Adapting high-throughput screening methods and assays for biocontainment laboratories

Abstract

High-throughput screening (HTS) has been integrated into the drug discovery process, and multiple assay formats have been widely used in many different disease areas but with limited focus on infectious agents. In recent years, there has been an increase in the number of HTS campaigns using infectious wild-type pathogens rather than surrogates or biochemical pathogen-derived targets. Concurrently, enhanced emerging pathogen surveillance and increased human mobility have resulted in an increase in the emergence and dissemination of infectious human pathogens with serious public health, economic, and social implications at global levels. Adapting the HTS drug discovery process to biocontainment laboratories to develop new drugs for these previously uncharacterized and highly pathogenic agents is now feasible, but HTS at higher biosafety levels (BSL) presents a number of unique challenges.
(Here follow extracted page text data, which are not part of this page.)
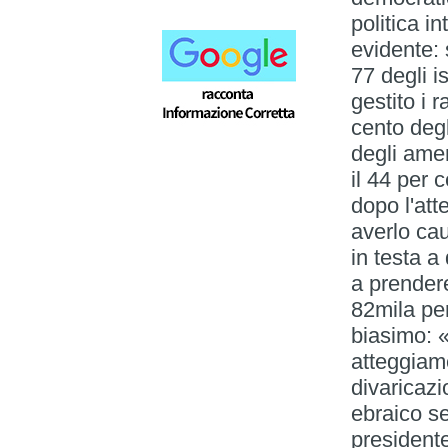
politica i
evidente:
77 degli i
gestito i r
cento degl
degli amer
il 44 per 
dopo l'att
averlo cau
in testa 
a prendere
82mila per
biasimo: «
atteggiam
divaricazi
ebraico s
presidente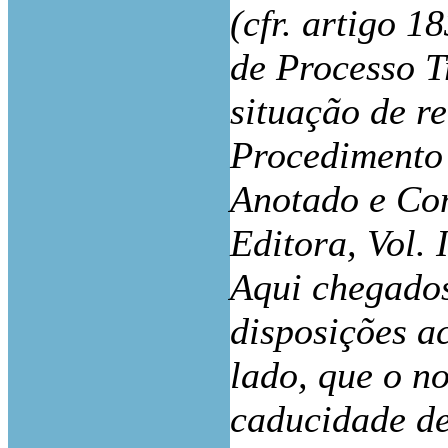
(cfr. artigo 
de Processo T
situação de r
Procedimento 
Anotado e Com
Editora, Vol. I
Aqui chegados
disposições a
lado, que o n
caducidade de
HTS has been conducted with multiple bacterial and viral pathogens at both BSL-2 and BSL-3, and pilot screens have recently been extended to BSL-4 environments for both Nipah and Ebola viruses. These recent successful efforts demonstrate that HTS can be safely conducted at the highest levels of biological containment. This review outlines the specific issues that must be considered in the execution of an HTS drug discovery program for high-containment pathogens. We present an overview of the requirements for HTS in high-level biocontainment laboratories.

Fig. 1.

The optimization of high-throughput screening (HTS) liquid handler size. (A) Shows the relative size of the Biomek 2000 that was used in early infectious disease screening in biosafety level BSL-2 laboratories. Later efforts that were adapted to BSL-3 and -4 laboratories made use of smaller noncontact dispensers, such as the Matrix WellMate (B).

Fig. 2.

Assay plate layout. Compound library plates contain 320 compounds in columns 3–22 rows A–P as indicated in yellow (A). Columns 1, 2, 23, and 24 are empty to accommodate assay controls. For antiviral screening in the BSL-3, compounds are transferred to the assay plates and DMSO is added to the control wells. Cell controls are added to column 1 and 2 with one dispenser, and cells plus virus mixed together are added to columns 3–24 with another dispenser (A). For screening in the BSL-4, this process was simplified further so that all components could be added with one dispenser in a single pass. This format is illustrated in (B). One line of the dispense head is used to dispense cells into the cell control wells (row A, B), while the remaining lines, which are in a separate reservoir, contain cells and virus mixed together, which are dispensed to the remainder of the plate that includes test compounds and virus control wells (B).

Fig. 3.

The amount of personal protective equipment (PPE) increases with BSL. An operator at a class II biosafety cabinet is shown at BSL-2, BSL-3/3+, and BSL-4. The differences in PPE (described in Table 1) are shown for each level. The operator is shown manipulating a small-footprint noncontact liquid dispenser.

Fig. 4.

The optimized HTS workflow for BSL-3/-4 containment laboratories. Six operational steps are outlined, separated by performance in low-containment (BSL-1/-2) or high-containment (BSL-3/-4). These steps are designed to minimize plate handling, operator workload, and equipment dedication in high-containment laboratories.